#### Tasks
- A) Reproduce the passage of the peripheral neuropathy article starting at "Peripheral neuropathy, as" and ending at "hands or feet.".
- B) Carry on writing the article about peripheral neuropathy after breast cancer treatment from the point where it stops.

#### Page text
Dealing With Peripheral Neuropathy After Breast Cancer Treatment

November 12, 2025
Cynthia Malaran

Malaran — who received a diagnosis of triple-positive breast cancer in 2015 at the age of 39 — received treatment at Memorial Sloan Kettering Cancer Center in New York, including a double mastectomy and chemotherapy.

Ten years after first being diagnosed with breast cancer, Cynthia Malaran said she still faces some side effects from treatment, but she has found strategies for coping.

Ten years after first being diagnosed with breast cancer, Cynthia Malaran said she still faces some side effects from treatment, but she has found strategies for coping.

Malaran — who received a diagnosis of triple-positive breast cancer in 2015 at the age of 39 — received treatment at Memorial Sloan Kettering Cancer Center in New York, including a double mastectomy and chemotherapy. And, as she told CURE in a recent interview, she has found ways of dealing with her chemotherapy-induced peripheral neuropathy.

Peripheral neuropathy, as defined by the American Cancer Society, is a condition caused by damage to the peripheral nervous system that can cause symptoms such as pain, weakness, tingling, numbness or sensitivity, often in the hands or feet.

Transcript

No hiding anything, in full transparency, the only things that persist are, obviously, I had a double mastectomy, and I chose no reconstruction. So I have scars, but I have great tattoos, and I love my body, and I feel healthy in my body.

#### Information given
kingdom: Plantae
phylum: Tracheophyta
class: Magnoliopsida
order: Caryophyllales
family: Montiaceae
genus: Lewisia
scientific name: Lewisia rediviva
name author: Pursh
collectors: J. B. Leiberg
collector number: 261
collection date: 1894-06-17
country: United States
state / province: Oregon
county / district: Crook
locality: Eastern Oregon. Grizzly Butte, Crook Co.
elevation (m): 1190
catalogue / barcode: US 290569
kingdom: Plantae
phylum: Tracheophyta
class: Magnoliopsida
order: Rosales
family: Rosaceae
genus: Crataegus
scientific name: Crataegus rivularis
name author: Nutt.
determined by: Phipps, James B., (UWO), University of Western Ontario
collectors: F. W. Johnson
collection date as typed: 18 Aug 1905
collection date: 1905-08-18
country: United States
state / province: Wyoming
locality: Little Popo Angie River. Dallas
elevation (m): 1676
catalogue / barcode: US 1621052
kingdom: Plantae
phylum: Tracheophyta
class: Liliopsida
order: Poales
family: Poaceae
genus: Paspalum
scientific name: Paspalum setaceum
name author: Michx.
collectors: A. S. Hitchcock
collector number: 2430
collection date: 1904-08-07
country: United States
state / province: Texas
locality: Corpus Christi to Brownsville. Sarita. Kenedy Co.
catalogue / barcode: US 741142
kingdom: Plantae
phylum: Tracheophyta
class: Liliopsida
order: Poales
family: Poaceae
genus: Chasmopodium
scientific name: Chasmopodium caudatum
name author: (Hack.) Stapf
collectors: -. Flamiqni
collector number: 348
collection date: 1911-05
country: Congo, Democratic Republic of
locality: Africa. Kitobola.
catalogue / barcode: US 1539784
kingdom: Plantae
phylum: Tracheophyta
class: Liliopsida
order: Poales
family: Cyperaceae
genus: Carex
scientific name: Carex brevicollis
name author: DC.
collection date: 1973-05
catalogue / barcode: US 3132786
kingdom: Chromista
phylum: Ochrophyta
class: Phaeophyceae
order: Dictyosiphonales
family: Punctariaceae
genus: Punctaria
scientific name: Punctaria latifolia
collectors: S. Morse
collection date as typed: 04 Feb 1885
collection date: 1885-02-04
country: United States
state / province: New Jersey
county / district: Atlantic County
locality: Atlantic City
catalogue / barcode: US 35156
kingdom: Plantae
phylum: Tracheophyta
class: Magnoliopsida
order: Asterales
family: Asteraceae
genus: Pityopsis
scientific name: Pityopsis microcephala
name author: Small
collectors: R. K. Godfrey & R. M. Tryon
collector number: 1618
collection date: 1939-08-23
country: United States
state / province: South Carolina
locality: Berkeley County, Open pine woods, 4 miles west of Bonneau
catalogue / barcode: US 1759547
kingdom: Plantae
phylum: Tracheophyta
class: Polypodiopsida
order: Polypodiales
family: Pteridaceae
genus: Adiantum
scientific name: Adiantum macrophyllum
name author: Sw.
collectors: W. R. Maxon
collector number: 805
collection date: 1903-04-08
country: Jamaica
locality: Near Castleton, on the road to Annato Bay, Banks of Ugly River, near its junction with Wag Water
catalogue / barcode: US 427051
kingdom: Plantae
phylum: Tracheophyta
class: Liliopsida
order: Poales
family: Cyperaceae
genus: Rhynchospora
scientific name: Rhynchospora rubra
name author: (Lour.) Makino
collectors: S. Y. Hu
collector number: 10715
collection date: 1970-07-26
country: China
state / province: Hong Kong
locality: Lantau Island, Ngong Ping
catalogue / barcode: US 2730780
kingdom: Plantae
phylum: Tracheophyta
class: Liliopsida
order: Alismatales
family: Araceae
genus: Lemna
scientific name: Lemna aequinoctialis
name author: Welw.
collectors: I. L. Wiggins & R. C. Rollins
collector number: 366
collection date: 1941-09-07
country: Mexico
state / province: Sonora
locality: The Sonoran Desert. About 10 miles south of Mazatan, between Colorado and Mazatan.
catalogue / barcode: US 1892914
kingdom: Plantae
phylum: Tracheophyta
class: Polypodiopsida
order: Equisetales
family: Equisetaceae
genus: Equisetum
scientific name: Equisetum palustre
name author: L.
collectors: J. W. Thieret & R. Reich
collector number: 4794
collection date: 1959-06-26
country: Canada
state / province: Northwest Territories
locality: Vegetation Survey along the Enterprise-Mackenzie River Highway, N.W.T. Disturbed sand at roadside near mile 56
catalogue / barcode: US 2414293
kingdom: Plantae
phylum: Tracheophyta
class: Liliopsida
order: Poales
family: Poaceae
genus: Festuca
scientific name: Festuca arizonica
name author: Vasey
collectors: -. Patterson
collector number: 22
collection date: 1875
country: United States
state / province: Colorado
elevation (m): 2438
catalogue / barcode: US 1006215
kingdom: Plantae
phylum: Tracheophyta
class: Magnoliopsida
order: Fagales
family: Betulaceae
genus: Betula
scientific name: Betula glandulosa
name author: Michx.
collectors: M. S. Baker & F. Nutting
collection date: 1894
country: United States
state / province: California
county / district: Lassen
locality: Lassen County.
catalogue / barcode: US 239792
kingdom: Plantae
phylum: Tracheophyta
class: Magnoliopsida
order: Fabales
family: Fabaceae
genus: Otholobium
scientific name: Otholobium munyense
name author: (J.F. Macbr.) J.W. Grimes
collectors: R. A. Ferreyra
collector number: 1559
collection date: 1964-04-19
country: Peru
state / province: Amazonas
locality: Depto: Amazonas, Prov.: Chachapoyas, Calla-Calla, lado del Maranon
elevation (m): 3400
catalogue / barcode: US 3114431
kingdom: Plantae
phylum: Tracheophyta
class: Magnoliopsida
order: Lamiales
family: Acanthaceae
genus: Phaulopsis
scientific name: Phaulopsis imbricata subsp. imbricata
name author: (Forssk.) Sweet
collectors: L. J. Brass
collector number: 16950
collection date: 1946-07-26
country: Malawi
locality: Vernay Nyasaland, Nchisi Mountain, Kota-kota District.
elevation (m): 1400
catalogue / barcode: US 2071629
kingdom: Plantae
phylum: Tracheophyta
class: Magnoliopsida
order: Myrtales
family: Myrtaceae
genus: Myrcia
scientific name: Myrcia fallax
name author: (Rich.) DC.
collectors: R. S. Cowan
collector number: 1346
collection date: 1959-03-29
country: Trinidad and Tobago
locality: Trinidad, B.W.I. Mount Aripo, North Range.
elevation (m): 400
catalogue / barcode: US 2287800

#### Results
- A)
Peripheral neuropathy, as defined by the American Cancer Society, is a condition caused by damage to the peripheral nervous system that can cause symptoms such as pain, weakness, tingling, numbness or sensitivity, often in the hands or feet.

- B)
And the other thing that persists is the neuropathy. I have chemotherapy-induced peripheral neuropathy, which manifests as numbness in my hands and my forearms and my lower legs, the extremities, everything they said was likely to happen when you go through chemotherapy. So, I live with that. I don't think that gets better. I feel it more on some days than others. Especially, I'm seeing a pattern with the weather, stress and maybe even sugar — I don't know that for a fact, but I have a hunch, and then I do things to mitigate the pain and distract from these tingly, burning, sometimes itchy sensations. I have a service dog that she sits on my lap and gives me that deep pressure therapy to take my mind off of tingling in my extremities to a furry, cute, fuzzy thing in my lap, and that is amazing.

So, you have to be a problem solver, in a way, with your own experience. Because things that work for me, I hadn't found really in on YouTube or on the internet or in asking people, because everyone's cancer is their own and their journey is their own. That goes with anything, even your flu, your flu is your own, and whatever helps you get rest, feel better, and most importantly, have peace about what you're going through keeps you moving forward.

Reference

  1. “Peripheral neuropathy,” American Cancer Society; https://www.cancer.org/cancer/managing-cancer/side-effects/pain/peripheral-neuropathy.html

Transcript has been edited for clarity and conciseness.